Deste modo, um órgão ou agente tem o
dever jurídico de se considerar impedido sempre que esteja numa das situações
que a lei prevê como situações de impedimento; e deve comunica-lo imediatamente
ao seu superior hierárquico ou ao órgão colegial a que pertença ou de que
dependa. E estes órgãos, conforme os casos, tomarão a decisão sobre se há ou não
impedimento (art. 70.º CPA). Se não
houver impedimento, morre ali o problema e o órgão ou agente em causa tem
legitimidade para decidir a questão sobre a qual se suscitou a duvida; no
entanto, se for declarado que há impedimento, então ele é imediatamente substituído
legal, salvo se, como afirma o art. 72.º
CPA, órgão competente para o efeito resolver avocar a decisão.
Por outro lado, em caso de suspeição, a lei dá ao órgão ou agente
administrativo o direito de pedir escusa de
intervenção naquele procedimento, assim como dá aos particulares interessados
no procedimento o direito de oporem suspeição
ao órgão normalmente competente, pedindo a sua substituição.

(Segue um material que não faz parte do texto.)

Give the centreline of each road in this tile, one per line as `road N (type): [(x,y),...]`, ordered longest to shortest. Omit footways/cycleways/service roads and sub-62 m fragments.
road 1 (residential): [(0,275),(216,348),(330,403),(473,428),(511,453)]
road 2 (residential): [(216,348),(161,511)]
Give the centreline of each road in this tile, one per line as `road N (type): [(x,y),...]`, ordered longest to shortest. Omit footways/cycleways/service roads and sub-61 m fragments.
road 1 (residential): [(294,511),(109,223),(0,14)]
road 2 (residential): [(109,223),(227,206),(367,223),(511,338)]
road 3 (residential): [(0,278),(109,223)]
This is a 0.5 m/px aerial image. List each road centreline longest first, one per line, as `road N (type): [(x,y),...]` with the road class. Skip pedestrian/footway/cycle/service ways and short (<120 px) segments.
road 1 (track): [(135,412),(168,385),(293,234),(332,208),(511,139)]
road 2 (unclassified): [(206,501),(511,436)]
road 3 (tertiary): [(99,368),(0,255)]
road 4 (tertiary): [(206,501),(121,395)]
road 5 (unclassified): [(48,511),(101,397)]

Por fim, quanto às respetivas sanções que a lei impõe para o
desrespeito das normas vigentes sobre garantias da imparcialidade, por um lado,
todos os atos administrativos e contratos da Administração Pública em que
intervenha um órgão ou agente impedido de intervir, ou em relação ao qual tenha
sido declarada suspeição, serão anuláveis (art.
76.º/1 CPA), sendo assim, atos ilegais feridos de uma anulabilidade. Por
outro lado, todo o órgão ou agente administrativo que não comunique a quem de
direito uma situação de impedimento em que se encontre comete falta disciplinar grave (art. 76./1 CPA).
b)
Vertente Positiva
A imparcialidade aparece como
significando o dever de ponderar
todos os interesses públicos secundários e os interesses privados legítimos, equacionáveis
para o efeito de certa decisão, antes da sua adoção. Neste segundo plano, devem
considerar-se parciais os atos ou comportamentos que manifestamente não resultem
de uma exaustiva ponderação dos interesses juridicamente protegidos.
A ausência de ponderação dos
diferentes interesses em jogo é, por, o vício em que o principio da
imparcialidade aparece a suportar, ao lado dos restantes princípios jurídicos,
a injunção de racionalidade decisória, caraterizando-se, justamente, “por reflectir
a decisão que não é sustentada numa ponderação. A ausência de ponderação é,
portanto, um vicio da decisão que traduz a realização de um processo de decisão
aleatório, no qual não são ponderados os interesses” em jogo.
Por
fim, quanto à relação entre a noção de imparcialidade e de justiça, de acordo
com o Prof. Diogo Freitas de Amaral, o princípio da imparcialidade não será uma
mera aplicação da ideia de justiça, na medida que, um órgão da Administração
pode violar as garantias da imparcialidade, intervindo num procedimento em que
a lei o proíbe de intervir e, no entanto, tomar uma decisão em si mesma justa e
imparcial; no entanto, a situação contrária será igualmente verdadeira pois,
pode um órgão em relação ao qual não há motivo para suspeitar da sua
imparcialidade praticar um ato afectado de parcialidade. Sendo assim, o
princípio da imparcialidade não pode ser tido como corolário do princípio da
justiça, mas antes como aplicação de uma ideia diferente, que é a protecção da confiança dos cidadãos na
seriedade e honestidade da Administração Pública do seu país.
Assim
sendo, a lei pretende que os cidadãos possam ter sempre confiança na capacidade
de a Administração tomar decisões justas. Ou seja, o que se pretende com o
princípio da imparcialidade, não é em primeira linha a obtenção de decisões
administrativas justas, mas sim, que não haja razões para suspeitar, à partida,
da imparcialidade dos órgãos competentes que vão tomar a decisão (art. 266.º/2 CRP).
Bibliografia:
AMARAL, Diogo Freitas do, “Curso de Direito
Administrativo”, volume II, Almedina, 2016, pp. 121 e segs.